═════ Excerpted records

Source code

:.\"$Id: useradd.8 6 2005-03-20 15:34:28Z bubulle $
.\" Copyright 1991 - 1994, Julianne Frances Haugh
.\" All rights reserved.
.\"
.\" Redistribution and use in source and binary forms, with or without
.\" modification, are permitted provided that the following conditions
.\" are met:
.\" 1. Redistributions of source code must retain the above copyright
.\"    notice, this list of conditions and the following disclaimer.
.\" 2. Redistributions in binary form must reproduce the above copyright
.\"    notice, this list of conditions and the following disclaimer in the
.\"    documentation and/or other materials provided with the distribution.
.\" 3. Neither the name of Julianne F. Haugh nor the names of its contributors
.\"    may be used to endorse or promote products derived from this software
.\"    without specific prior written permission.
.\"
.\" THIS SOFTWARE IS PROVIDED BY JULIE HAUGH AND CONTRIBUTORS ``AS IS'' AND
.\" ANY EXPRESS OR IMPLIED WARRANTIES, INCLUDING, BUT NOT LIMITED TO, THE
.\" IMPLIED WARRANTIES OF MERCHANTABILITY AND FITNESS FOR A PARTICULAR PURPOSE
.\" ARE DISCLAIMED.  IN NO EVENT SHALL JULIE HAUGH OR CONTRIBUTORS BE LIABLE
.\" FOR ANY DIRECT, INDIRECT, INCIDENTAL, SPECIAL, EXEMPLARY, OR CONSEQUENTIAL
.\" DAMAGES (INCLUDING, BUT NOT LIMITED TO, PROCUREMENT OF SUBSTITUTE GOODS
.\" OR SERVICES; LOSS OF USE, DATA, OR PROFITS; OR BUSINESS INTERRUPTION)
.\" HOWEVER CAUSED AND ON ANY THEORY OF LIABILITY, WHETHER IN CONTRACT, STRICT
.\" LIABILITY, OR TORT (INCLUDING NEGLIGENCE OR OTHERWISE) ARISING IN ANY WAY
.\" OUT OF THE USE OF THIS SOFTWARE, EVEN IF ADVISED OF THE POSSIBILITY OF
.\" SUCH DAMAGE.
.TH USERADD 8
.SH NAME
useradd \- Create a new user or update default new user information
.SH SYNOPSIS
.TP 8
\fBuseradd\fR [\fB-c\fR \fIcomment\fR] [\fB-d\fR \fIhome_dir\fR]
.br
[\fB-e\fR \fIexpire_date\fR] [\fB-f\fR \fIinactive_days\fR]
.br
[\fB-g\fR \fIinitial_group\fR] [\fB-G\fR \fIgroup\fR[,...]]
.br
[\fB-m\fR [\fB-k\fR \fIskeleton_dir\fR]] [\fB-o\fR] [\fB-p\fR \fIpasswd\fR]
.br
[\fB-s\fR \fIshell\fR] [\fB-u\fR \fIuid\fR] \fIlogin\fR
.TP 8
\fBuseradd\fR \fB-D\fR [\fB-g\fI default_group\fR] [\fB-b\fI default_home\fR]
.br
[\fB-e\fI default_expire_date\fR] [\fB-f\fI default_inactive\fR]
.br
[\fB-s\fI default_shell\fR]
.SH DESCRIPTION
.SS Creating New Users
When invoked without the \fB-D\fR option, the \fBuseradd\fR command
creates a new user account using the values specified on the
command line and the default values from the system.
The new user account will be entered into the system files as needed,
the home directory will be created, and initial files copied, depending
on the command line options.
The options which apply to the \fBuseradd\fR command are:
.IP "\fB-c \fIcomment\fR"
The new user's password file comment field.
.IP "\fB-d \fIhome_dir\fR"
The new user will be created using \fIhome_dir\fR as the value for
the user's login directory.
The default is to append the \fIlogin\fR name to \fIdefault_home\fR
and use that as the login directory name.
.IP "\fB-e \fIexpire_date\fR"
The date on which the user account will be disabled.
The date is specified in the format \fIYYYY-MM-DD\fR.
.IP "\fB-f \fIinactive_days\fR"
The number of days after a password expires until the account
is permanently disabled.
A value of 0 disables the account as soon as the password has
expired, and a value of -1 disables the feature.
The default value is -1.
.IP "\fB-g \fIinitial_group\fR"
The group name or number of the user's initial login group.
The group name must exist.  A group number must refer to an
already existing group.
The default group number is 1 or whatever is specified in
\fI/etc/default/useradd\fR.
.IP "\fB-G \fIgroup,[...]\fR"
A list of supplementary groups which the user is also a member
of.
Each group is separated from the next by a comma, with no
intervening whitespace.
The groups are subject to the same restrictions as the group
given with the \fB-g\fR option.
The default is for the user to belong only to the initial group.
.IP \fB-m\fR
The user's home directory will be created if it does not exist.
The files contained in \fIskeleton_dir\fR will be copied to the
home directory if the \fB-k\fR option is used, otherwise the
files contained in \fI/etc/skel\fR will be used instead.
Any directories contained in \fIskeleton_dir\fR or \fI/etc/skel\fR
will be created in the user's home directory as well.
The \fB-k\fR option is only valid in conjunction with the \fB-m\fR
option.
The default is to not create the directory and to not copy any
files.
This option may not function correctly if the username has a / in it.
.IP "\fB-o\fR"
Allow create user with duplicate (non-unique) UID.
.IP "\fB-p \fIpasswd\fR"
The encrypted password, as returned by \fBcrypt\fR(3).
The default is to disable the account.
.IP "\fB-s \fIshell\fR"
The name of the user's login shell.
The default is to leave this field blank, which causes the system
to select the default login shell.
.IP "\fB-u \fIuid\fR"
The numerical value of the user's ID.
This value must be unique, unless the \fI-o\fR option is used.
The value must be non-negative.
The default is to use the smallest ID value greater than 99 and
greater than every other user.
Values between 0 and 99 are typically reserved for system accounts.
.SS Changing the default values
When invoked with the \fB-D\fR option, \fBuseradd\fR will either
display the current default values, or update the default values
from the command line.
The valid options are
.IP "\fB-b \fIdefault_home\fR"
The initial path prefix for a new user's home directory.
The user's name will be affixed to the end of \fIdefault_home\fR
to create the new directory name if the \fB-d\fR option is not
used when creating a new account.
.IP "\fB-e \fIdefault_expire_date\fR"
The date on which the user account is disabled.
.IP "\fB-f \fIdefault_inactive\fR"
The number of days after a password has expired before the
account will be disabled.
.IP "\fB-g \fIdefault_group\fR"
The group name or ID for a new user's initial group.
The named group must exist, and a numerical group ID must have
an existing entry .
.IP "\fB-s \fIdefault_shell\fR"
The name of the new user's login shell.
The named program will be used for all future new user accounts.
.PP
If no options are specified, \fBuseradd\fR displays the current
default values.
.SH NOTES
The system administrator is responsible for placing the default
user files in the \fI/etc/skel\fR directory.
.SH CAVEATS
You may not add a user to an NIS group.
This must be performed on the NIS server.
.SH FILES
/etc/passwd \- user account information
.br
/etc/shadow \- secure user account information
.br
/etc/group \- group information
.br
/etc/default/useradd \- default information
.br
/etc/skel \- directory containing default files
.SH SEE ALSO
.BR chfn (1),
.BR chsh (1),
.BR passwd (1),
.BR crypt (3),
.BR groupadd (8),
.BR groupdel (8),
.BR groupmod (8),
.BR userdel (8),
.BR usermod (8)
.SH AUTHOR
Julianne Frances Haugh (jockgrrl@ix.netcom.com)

══════════

Assigned task: From the records above, transcribe exactly the run of lines that opens with the line holding "[\fB-s\fI default_shell\fR]" and closes with the line holding "will be created in", both included.

Solution for this task:
[\fB-s\fI default_shell\fR]
.SH DESCRIPTION
.SS Creating New Users
When invoked without the \fB-D\fR option, the \fBuseradd\fR command
creates a new user account using the values specified on the
command line and the default values from the system.
The new user account will be entered into the system files as needed,
the home directory will be created, and initial files copied, depending
on the command line options.
The options which apply to the \fBuseradd\fR command are:
.IP "\fB-c \fIcomment\fR"
The new user's password file comment field.
.IP "\fB-d \fIhome_dir\fR"
The new user will be created using \fIhome_dir\fR as the value for
the user's login directory.
The default is to append the \fIlogin\fR name to \fIdefault_home\fR
and use that as the login directory name.
.IP "\fB-e \fIexpire_date\fR"
The date on which the user account will be disabled.
The date is specified in the format \fIYYYY-MM-DD\fR.
.IP "\fB-f \fIinactive_days\fR"
The number of days after a password expires until the account
is permanently disabled.
A value of 0 disables the account as soon as the password has
expired, and a value of -1 disables the feature.
The default value is -1.
.IP "\fB-g \fIinitial_group\fR"
The group name or number of the user's initial login group.
The group name must exist.  A group number must refer to an
already existing group.
The default group number is 1 or whatever is specified in
\fI/etc/default/useradd\fR.
.IP "\fB-G \fIgroup,[...]\fR"
A list of supplementary groups which the user is also a member
of.
Each group is separated from the next by a comma, with no
intervening whitespace.
The groups are subject to the same restrictions as the group
given with the \fB-g\fR option.
The default is for the user to belong only to the initial group.
.IP \fB-m\fR
The user's home directory will be created if it does not exist.
The files contained in \fIskeleton_dir\fR will be copied to the
home directory if the \fB-k\fR option is used, otherwise the
files contained in \fI/etc/skel\fR will be used instead.
Any directories contained in \fIskeleton_dir\fR or \fI/etc/skel\fR
will be created in the user's home directory as well.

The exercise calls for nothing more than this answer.